Fox has found an array $$$p_1, p_2, \ldots, p_n$$$, that is a permutation of length $$$n^\dagger$$$ of the numbers $$$1, 2, \ldots, n$$$. She wants to sort the elements in increasing order. Cat wants to help her — he is able to swap any two numbers $$$x$$$ and $$$y$$$ in the array, but only if $$$l \leq x + y \leq r$$$ (note that the constraint is imposed on the values of the elements, not their positions). He can make such swaps any number of times.

They don't know the numbers $$$l$$$, $$$r$$$ yet, they only know that it's true that $$$1 \leq l \leq r \leq 2 \cdot n$$$.

You are given the number $$$n$$$ and the array $$$p_1, p_2, \ldots, p_n$$$. Determine how many pairs $$$(l, r)$$$ satisfying the conditions are there such that you can sort the permutation if you can only swap two number $$$(x, y)$$$ such that $$$l \leq x + y \leq r$$$ (arbitrary number of times, possibly $$$0$$$).
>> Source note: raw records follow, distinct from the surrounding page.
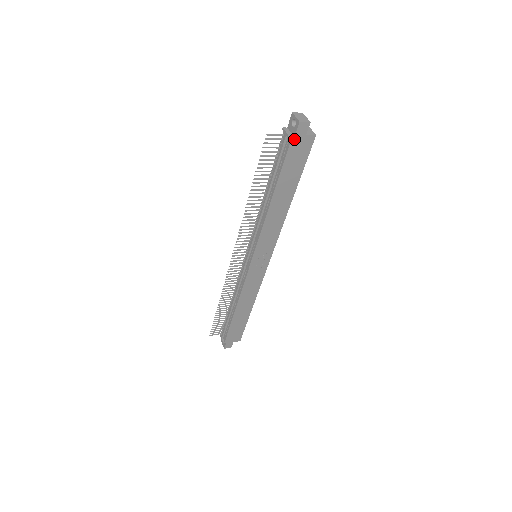
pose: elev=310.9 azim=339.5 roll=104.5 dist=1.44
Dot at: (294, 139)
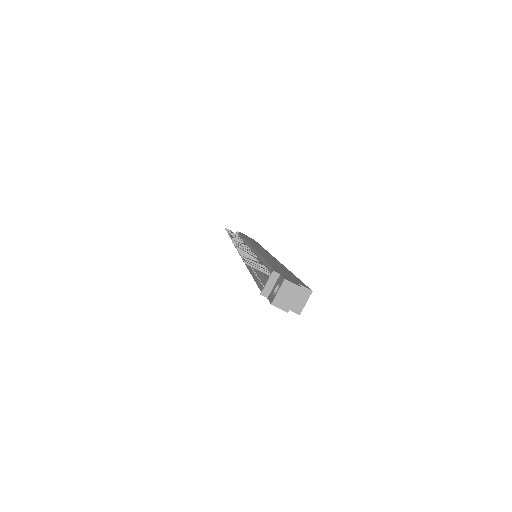
Dot at: (268, 297)
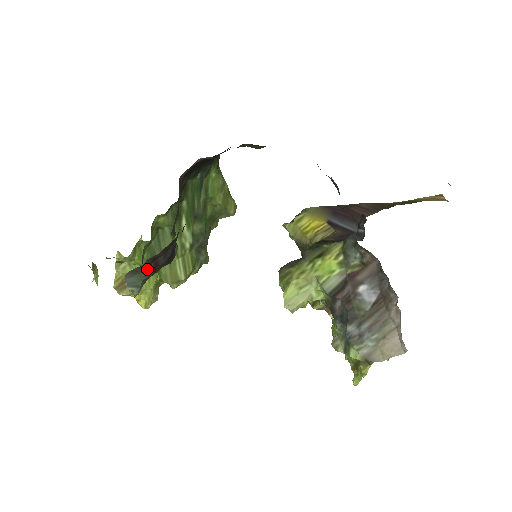
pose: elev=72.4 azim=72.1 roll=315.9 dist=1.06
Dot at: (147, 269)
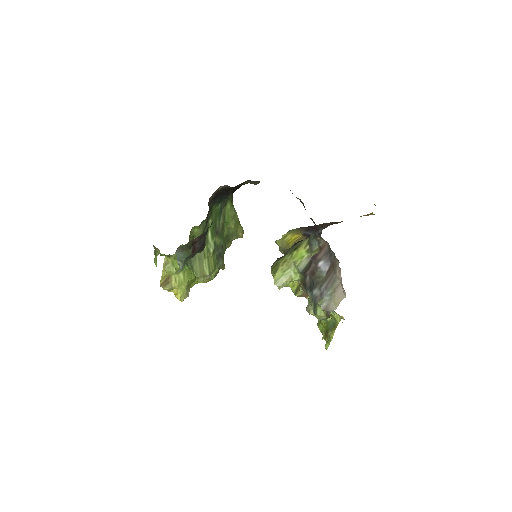
Dot at: (189, 249)
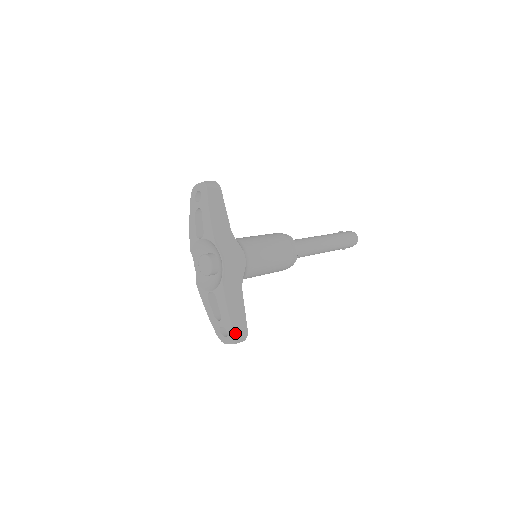
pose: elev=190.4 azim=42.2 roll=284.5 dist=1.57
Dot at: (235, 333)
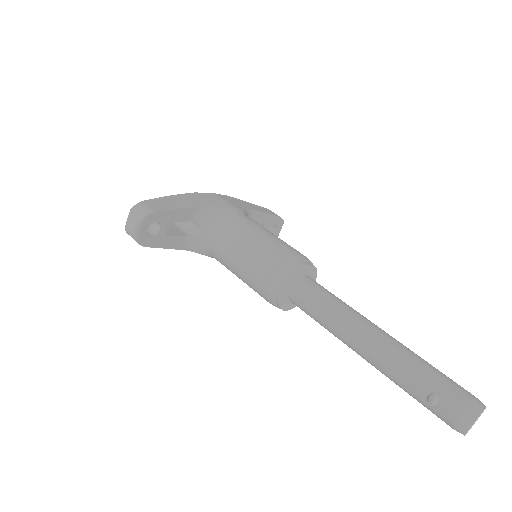
Dot at: (145, 202)
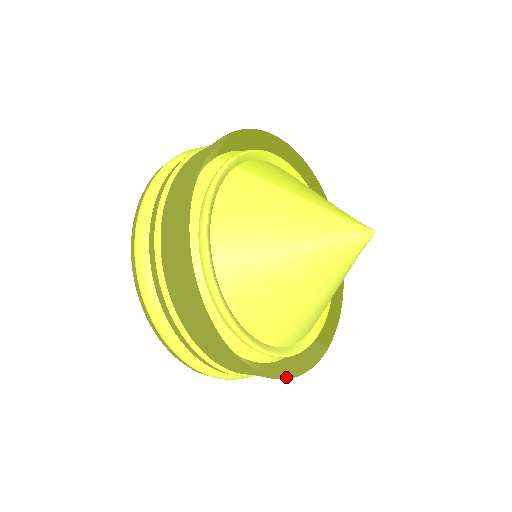
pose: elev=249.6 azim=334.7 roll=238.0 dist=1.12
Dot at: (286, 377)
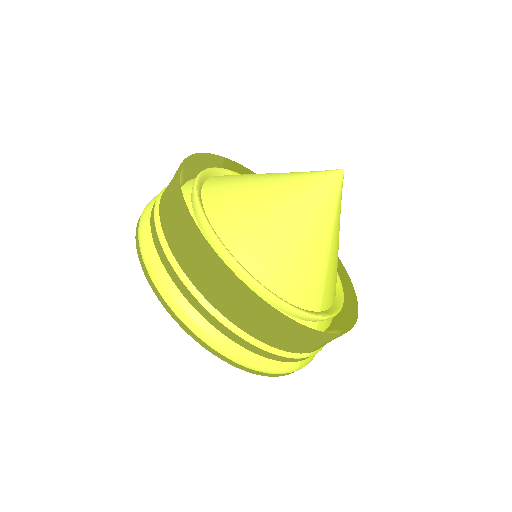
Dot at: (279, 311)
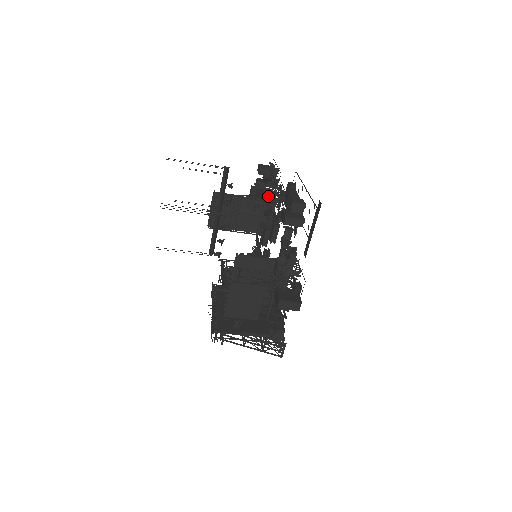
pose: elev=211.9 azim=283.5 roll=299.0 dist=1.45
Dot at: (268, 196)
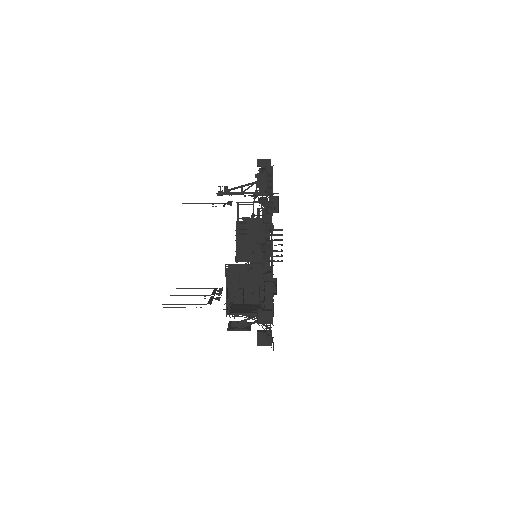
Dot at: (259, 244)
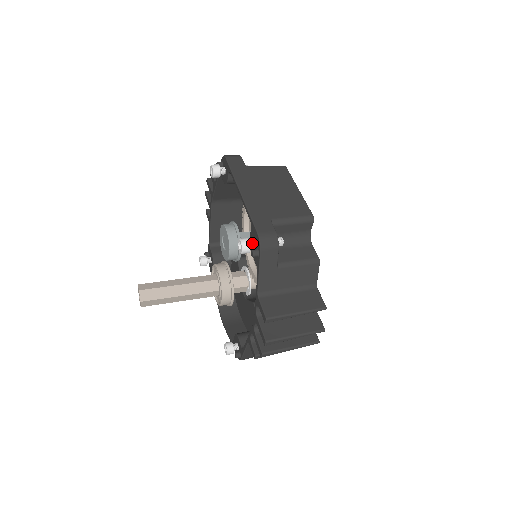
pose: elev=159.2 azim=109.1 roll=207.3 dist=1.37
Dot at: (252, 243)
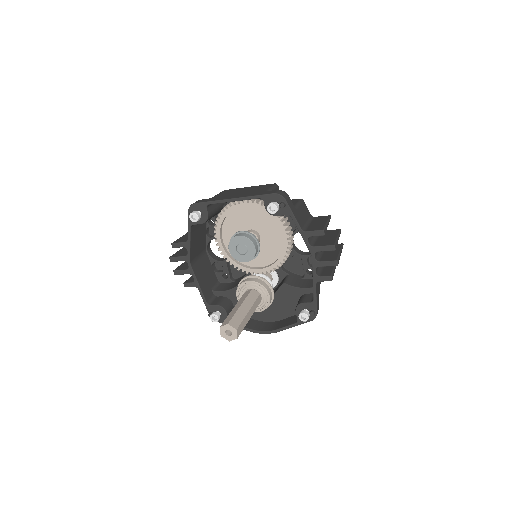
Dot at: occluded
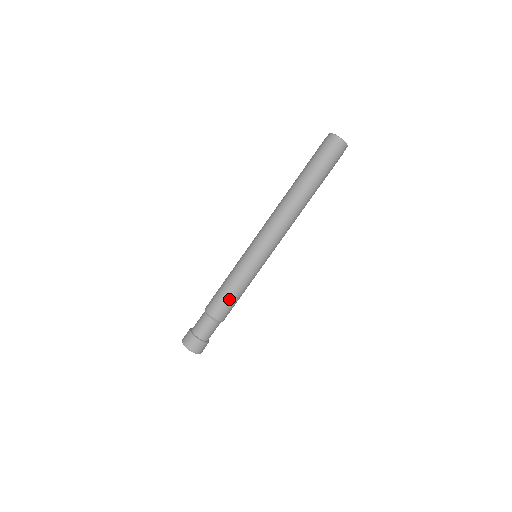
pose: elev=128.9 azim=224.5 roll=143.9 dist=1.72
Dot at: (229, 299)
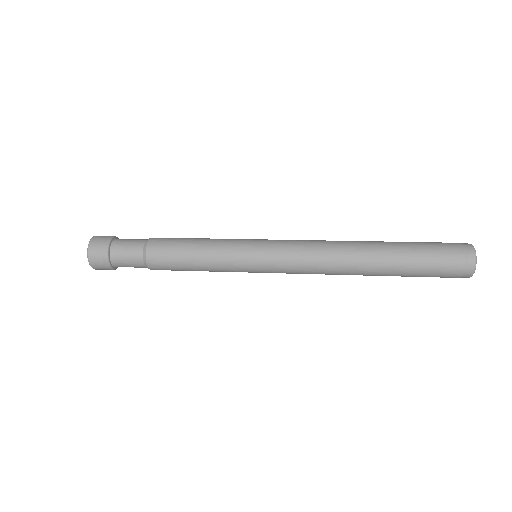
Dot at: (182, 244)
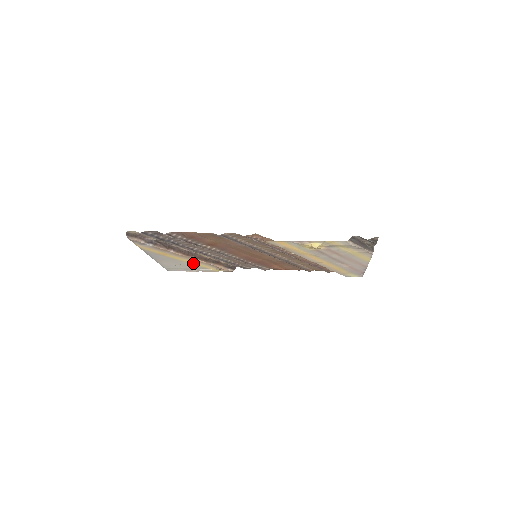
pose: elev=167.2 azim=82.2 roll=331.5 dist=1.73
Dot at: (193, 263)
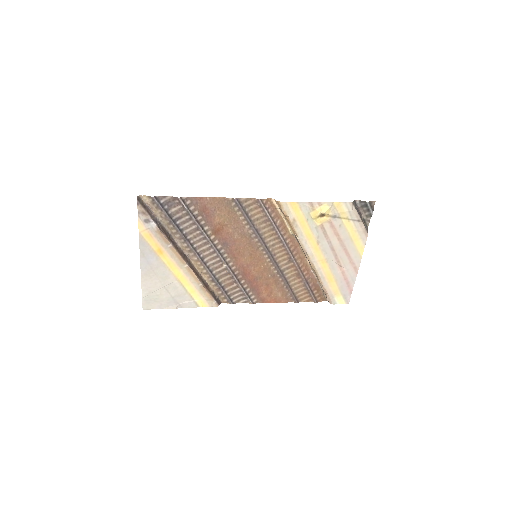
Dot at: (182, 281)
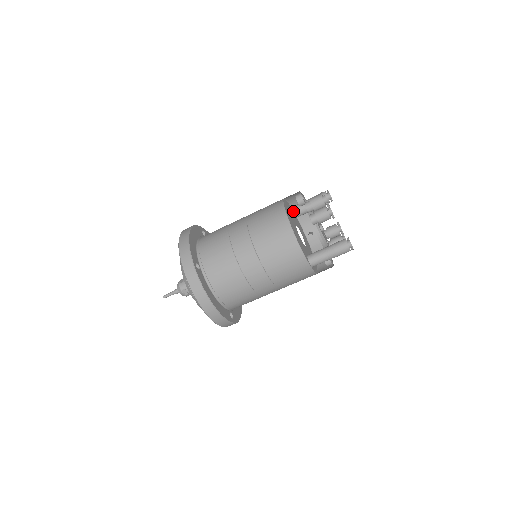
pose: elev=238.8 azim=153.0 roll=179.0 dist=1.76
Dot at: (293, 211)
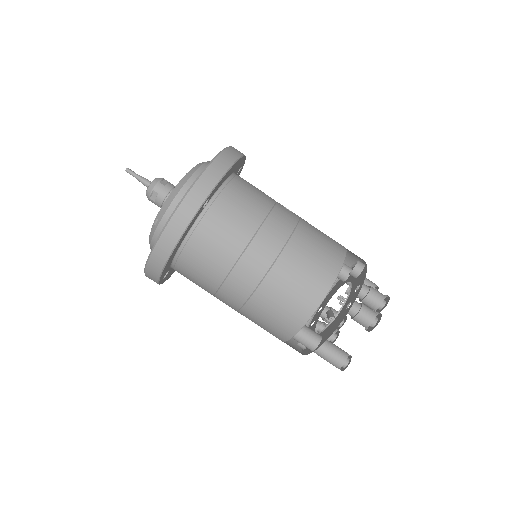
Dot at: occluded
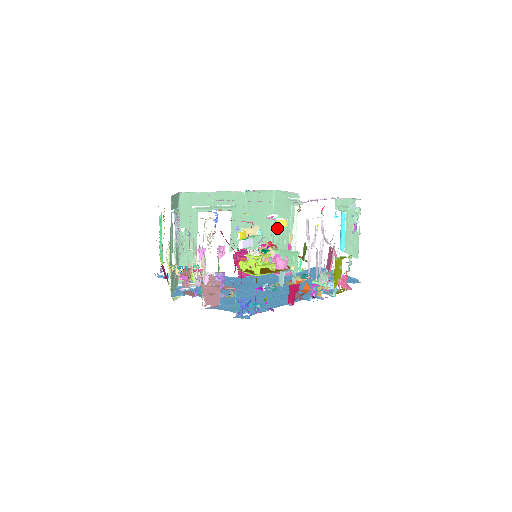
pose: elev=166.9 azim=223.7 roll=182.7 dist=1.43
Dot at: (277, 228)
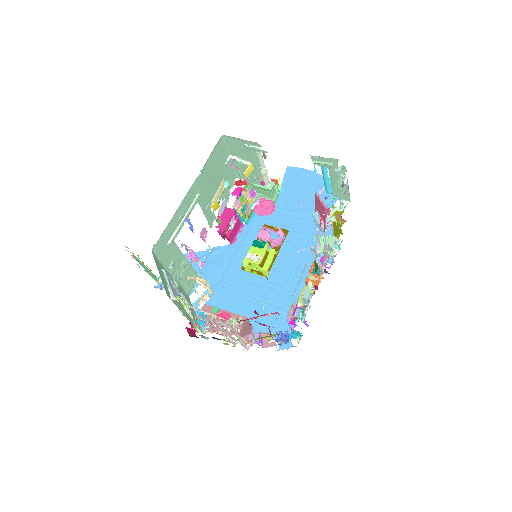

$$$^\dagger$$$ A permutation of length $$$n$$$ is an array consisting of $$$n$$$ distinct integers from $$$1$$$ to $$$n$$$ in arbitrary order. For example, $$$[2,3,1,5,4]$$$ is a permutation, but $$$[1,2,2]$$$ is not a permutation ($$$2$$$ appears twice in the array), and $$$[1,3,4]$$$ is also not a permutation ($$$n=3$$$ but there is $$$4$$$ in the array).